● TRY IT: Search the data below for the string "userId" and copy all lines where it shows up.
-- THE RECORDS follows --
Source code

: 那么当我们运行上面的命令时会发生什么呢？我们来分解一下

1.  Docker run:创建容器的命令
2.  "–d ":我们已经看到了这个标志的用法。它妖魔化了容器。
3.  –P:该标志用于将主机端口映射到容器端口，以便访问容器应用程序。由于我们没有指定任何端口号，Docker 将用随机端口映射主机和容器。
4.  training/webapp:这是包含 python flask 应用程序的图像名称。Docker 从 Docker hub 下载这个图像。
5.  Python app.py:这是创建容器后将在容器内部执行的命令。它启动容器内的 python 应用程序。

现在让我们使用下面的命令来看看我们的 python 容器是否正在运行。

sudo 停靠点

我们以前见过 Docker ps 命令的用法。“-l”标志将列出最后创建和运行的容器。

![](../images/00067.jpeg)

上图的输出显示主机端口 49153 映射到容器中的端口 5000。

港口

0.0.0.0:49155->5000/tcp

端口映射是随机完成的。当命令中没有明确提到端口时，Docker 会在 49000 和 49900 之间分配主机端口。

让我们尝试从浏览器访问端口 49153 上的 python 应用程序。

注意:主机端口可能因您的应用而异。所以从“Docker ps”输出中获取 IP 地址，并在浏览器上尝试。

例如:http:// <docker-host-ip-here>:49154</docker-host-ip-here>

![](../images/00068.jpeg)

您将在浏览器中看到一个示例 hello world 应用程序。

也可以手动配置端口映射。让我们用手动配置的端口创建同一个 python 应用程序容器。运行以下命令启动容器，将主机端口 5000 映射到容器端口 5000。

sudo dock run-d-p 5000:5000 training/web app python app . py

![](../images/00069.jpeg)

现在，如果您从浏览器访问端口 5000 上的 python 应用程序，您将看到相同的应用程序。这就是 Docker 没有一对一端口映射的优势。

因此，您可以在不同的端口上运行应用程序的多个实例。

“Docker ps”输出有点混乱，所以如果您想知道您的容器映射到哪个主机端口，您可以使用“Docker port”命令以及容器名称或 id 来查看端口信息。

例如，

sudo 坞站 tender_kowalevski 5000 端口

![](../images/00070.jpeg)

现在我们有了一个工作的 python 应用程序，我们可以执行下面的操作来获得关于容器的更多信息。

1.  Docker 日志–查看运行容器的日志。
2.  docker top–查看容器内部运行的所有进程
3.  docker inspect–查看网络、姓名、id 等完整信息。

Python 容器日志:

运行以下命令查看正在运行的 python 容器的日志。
-- THE RECORDS concluded --
-- THE RECORDS follows --
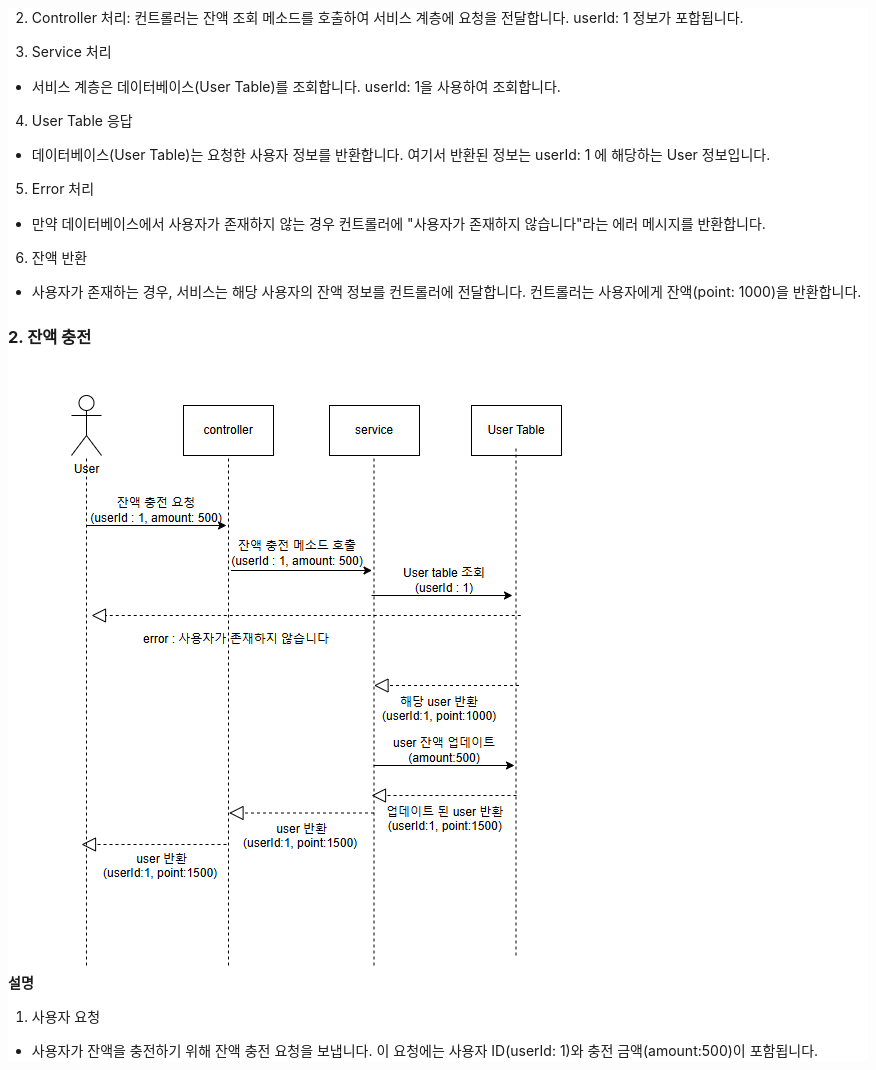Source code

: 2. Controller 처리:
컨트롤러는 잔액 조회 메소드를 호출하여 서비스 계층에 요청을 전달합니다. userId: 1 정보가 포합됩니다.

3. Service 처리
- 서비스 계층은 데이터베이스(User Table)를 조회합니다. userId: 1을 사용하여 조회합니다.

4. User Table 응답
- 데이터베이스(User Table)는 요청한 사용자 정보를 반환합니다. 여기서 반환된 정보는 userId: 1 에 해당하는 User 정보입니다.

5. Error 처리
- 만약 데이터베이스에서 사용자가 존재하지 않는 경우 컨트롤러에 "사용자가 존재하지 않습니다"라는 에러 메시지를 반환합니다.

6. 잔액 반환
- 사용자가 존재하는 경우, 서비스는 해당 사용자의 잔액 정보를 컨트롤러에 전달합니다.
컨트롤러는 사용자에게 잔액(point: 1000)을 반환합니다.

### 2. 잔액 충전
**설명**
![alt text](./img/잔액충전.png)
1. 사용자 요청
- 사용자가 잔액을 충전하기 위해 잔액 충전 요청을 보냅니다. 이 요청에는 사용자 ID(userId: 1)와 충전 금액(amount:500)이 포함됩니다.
-- THE RECORDS concluded --
● REPLY:
컨트롤러는 잔액 조회 메소드를 호출하여 서비스 계층에 요청을 전달합니다. userId: 1 정보가 포합됩니다.
- 서비스 계층은 데이터베이스(User Table)를 조회합니다. userId: 1을 사용하여 조회합니다.
- 데이터베이스(User Table)는 요청한 사용자 정보를 반환합니다. 여기서 반환된 정보는 userId: 1 에 해당하는 User 정보입니다.
- 사용자가 잔액을 충전하기 위해 잔액 충전 요청을 보냅니다. 이 요청에는 사용자 ID(userId: 1)와 충전 금액(amount:500)이 포함됩니다.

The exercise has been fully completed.